Higher education programmes
Since 1 June 2015, non-EEA nationals can enrol in an eligible course at level 6 or above on the National Framework of Qualifications (NFQ). Eligible courses are listed on the updated Interim List of Eligible Programmes (ILEP). The maximum time they can study in Ireland at this level is 7 years. There are exceptions to this limit for students doing a Ph.D or a course such as medicine and for students in special circumstances such as illness.
Students must have a certain standard of English. They must also prove that they are progressing in the course, for example, passing exams. INIS has published Guidelines for Degree Programme Students (pdf), listing immigration requirements for students on higher education programmes, including the requirement to have medical insurance (pdf).
Third Level Graduate Scheme: When they graduate, students may get an extension of their permission to remain in Ireland under the Third Level Graduate Scheme. The scheme allows them to find employment and apply for a General Employment Permit or Critical Skills Employment Permit. Graduates with a level 8 qualification may get a 12-month extension to their residence permission up to a maximum of 7 years of student permission overall (that is, total time spent on Stamps 2 and 1G). Graduates with qualifications at level 9 or above may get a 24-month extension (2 blocks of 12-months) to their permission up to a maximum of 8 years of student permission overall.
Since 20 January 2016, eligible English-language courses are listed in the updated Interim List of Eligible Programmes (ILEP). Further education programmes and overseas-accredited vocational education and training programmes are no longer listed as eligible courses and the Internationalisation Register has ceased to exist.
The immigration permission to attend a 25-week English-language course is for 8 months (was 12 months). This applies to first-time and renewal registrations with effect from 21 January 2016. Existing permissions are not affected. New students attending language courses may be granted permission for a maximum of 3 language courses. This amounts to a total immigration permission of 2 years (3 x 8 months).
INIS has published an overview of conditions for language programme students listing immigration requirements for such students.
Students registered before 1 January 2011
Students may not change course during the first year of study. After that they may be allowed to change to another course, provided it is at the same or a higher level. They may not change from a full-time to a part-time course.
Non-EEA students with Stamp 2 permission to remain are allowed to take up casual employment. They can work up to 20 hours a week during term time and up to 40 hours a week in the holidays. Holiday periods have been standardised – June to September inclusive and from 15 December to 15 January. Since 1 September 2016 there are changes to the rules allowing non-EEA students to work.

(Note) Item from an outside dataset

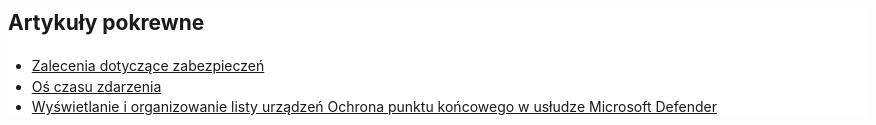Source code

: ## <a name="related-articles"></a>Artykuły pokrewne

- [Zalecenia dotyczące zabezpieczeń](tvm-security-recommendation.md)
- [Oś czasu zdarzenia](threat-and-vuln-mgt-event-timeline.md)
- [Wyświetlanie i organizowanie listy urządzeń Ochrona punktu końcowego w usłudze Microsoft Defender](../defender-endpoint/machines-view-overview.md)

Students with stamp 2A permission are not allowed to work.
Non-EEA students are not entitled to social welfare payments. One of the conditions of their residence permission is that they have enough money to support themselves and live in Ireland without claiming State benefits.
As a general rule non-EEA students coming to Ireland have no right to bring their family with them. Spouses, partners and children of non-EEA nationals can apply to enter and live in Ireland in their own right, but they cannot apply on the basis of their relationship to a non-EEA student. There are some exceptions to this rule, for example, for Ph.D. students or for students who can prove they have sufficient funds to support their family.
Short-stay language courses and semesters
There are special arrangements for non-EEA students coming to Ireland to do a short English language course (pdf). The course must be for less than 90 days.